- Born: January 27, 1929 London
- Died: July 29, 2021 (aged 92)
- Occupation: Historian
- Notable work: Fiefs and Vassals: the Medieval Evidence Reinterpreted (1994)

= Susan Reynolds =

British medieval historian (1929–2021)

Susan Reynolds FBA (27 January 1929 – 29 July 2021) was a British medieval historian whose book Fiefs and Vassals: the Medieval Evidence Reinterpreted (1994) was part of the academic critique on the concept of feudalism as classically portrayed by previous historians such as François-Louis Ganshof and Marc Bloch. Reynolds rejected typical ideas of feudalism and presented a medieval society structured through 'horizontal' groups. According to The Guardian, "Few books have been more intensely discussed by professional medieval historians. Largely as a consequence of this work, the word 'feudalism', or the 'F-word', as it came to be called by historians, began to lose currency among British medievalists." Reynolds did not only write books that have changed the way we think about the past, but was also someone who was constantly examining her own ideas and whose interests were extraordinarily wide-ranging.

==Life==
Reynolds was born in London on 27 January 1929. Her father, Hugh Reynolds, was a solicitor. She attended Howell's School, a private girls' school in Denbigh, Wales. She took a first degree at Lady Margaret Hall (LMH), at the University of Oxford. Her first job was as an archivist at the Middlesex County Record Office. A year later she joined the Victoria County History (VHC) as an editor, remaining there for seven years and taking a diploma in archival administration. In a 2008 interview for the Institute of Historical Research, Reynolds said that she only had a bachelor's degree and had never gained either an MA or a PhD in history, explaining, "between the archive training and the VCH, that was really the equivalent of my PhD, it was my training."

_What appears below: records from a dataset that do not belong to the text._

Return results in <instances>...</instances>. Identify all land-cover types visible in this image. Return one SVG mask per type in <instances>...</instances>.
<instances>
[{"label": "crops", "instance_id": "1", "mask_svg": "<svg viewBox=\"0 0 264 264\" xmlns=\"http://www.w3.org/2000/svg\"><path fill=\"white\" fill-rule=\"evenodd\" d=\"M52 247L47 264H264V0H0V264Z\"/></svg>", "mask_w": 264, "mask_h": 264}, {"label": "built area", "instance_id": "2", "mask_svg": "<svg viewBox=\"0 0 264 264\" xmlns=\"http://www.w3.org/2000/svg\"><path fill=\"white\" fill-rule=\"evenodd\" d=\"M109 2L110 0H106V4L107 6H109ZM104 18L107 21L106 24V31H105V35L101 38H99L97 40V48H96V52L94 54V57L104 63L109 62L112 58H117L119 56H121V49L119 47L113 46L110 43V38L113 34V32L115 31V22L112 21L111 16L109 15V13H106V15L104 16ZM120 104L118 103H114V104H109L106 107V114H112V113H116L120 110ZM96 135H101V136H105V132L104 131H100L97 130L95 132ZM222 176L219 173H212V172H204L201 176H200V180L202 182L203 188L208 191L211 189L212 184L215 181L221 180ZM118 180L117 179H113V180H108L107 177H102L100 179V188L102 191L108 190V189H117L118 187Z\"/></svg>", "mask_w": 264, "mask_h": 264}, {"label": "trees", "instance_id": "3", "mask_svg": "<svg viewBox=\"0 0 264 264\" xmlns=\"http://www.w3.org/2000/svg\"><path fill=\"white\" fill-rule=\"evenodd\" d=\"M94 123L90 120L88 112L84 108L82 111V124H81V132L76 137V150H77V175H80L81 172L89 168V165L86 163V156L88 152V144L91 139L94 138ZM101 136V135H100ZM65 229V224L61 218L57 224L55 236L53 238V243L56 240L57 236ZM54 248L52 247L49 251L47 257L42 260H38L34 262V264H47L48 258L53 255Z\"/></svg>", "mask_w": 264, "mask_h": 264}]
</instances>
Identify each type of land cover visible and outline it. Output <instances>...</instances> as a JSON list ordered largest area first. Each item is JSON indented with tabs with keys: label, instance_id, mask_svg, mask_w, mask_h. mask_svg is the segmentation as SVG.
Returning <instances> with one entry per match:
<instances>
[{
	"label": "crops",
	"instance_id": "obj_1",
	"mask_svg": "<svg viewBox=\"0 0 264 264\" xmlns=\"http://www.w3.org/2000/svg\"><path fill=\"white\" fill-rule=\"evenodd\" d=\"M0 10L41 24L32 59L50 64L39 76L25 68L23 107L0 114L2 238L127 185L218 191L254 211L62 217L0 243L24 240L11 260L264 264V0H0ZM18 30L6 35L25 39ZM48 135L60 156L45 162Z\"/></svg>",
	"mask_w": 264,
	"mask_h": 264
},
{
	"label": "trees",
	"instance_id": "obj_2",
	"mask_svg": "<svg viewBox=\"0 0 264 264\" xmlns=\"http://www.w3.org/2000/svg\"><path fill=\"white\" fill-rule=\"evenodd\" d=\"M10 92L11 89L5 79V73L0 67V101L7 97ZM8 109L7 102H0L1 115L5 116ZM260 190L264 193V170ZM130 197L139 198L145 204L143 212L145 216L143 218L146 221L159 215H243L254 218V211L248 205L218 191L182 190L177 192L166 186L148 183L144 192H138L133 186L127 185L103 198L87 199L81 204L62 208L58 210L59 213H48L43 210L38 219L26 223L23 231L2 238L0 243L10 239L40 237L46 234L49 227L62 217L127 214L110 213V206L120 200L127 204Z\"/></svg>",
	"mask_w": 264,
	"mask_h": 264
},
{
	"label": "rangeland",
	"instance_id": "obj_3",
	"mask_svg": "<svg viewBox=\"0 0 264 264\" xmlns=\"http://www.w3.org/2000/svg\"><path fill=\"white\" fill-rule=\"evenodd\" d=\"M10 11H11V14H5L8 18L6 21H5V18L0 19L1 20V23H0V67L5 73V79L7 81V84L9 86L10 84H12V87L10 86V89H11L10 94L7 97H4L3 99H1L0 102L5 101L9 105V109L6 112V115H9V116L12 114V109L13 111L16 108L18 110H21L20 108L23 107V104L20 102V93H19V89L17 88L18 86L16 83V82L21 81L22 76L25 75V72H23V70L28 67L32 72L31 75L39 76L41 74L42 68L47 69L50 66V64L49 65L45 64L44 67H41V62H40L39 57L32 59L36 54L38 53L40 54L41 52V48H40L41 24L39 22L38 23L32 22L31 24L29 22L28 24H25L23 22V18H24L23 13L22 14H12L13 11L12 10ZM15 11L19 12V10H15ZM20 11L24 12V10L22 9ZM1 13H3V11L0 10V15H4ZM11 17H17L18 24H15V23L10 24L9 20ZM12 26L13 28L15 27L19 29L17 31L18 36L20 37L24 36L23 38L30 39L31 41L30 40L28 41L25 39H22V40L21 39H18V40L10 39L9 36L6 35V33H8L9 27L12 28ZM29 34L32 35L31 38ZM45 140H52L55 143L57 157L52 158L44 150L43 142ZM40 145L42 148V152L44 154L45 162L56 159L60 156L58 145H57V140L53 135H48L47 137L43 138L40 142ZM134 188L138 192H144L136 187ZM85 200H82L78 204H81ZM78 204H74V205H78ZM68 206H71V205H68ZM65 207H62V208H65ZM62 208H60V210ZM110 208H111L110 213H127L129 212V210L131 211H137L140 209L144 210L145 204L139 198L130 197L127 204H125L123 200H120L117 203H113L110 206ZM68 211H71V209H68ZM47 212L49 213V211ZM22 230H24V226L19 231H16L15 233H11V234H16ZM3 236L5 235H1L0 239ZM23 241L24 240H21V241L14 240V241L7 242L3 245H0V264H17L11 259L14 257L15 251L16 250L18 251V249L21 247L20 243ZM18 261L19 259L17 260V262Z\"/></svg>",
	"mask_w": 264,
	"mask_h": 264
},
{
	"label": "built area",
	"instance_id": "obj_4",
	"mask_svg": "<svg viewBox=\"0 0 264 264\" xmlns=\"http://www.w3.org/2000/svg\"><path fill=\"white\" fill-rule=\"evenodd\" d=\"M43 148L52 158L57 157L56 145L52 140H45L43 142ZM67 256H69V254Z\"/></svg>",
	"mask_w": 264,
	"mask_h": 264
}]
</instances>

She taught at girls' schools from before 1960 to 1964, when she was unexpectedly offered a fellowship at her old college, Lady Margaret Hall. She took early retirement from LMH in 1986, after which the Institute of Historical Research, the British Library in London, and other libraries became the places where she worked regularly. After a year teaching at Dartmouth College in New Hampshire, she lived in London, with summers mostly spent in France. She continued to research and was involved with the Institute of Historical Research.

Reynolds believed that the technical terms used in documents prior to around 1100 did not necessarily hold the meanings ascribed to them by historians who had preceded her; and that clerks of later periods tended to read into earlier documents meanings and relationships current in their own day. In her view, direct ownership of land was more prevalent in the early Middle Ages than had been thought, and the decline of central authority had been exaggerated.

She was elected to the British Academy in 1993. She was an emeritus Fellow of LMH.

She died on 29 July 2021 at age 92.

==Books==

- Introduction to the History of English Medieval Towns, Clarendon Press, 1977.
- Kingdoms and Communities in Western Europe 900-1300, Clarendon Press, 1984.
- Fiefs and Vassals: The Medieval Evidence Reinterpreted, Clarendon Press, 1994.
- Ideas and Solidarities of the Medieval Laity: England and Western Europe, Routledge, 1995.
- Before Eminent Domain: Toward a History of Expropriation of Land for the Common Good, University of North Carolina Press, 2010.